> **任务**:
数一数下面的列表里有几行包含“series”这个词，只回答一个数字。

> **所给资料**:
<<<<
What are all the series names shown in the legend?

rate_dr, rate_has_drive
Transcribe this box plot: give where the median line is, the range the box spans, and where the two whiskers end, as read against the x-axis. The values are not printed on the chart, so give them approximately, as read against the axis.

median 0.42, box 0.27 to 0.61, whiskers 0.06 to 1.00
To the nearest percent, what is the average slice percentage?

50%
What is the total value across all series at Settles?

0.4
>>>>
<<<<
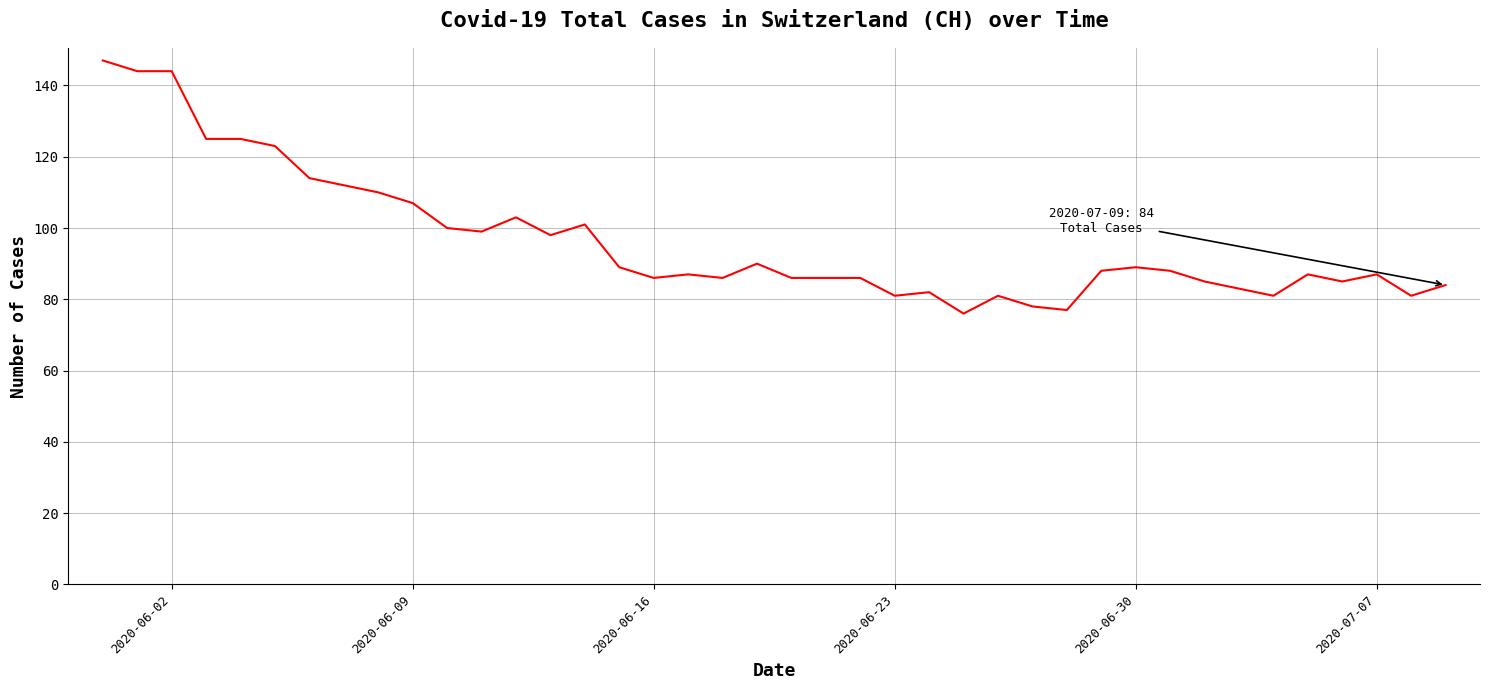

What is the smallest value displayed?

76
>>>>
> **解答**:
2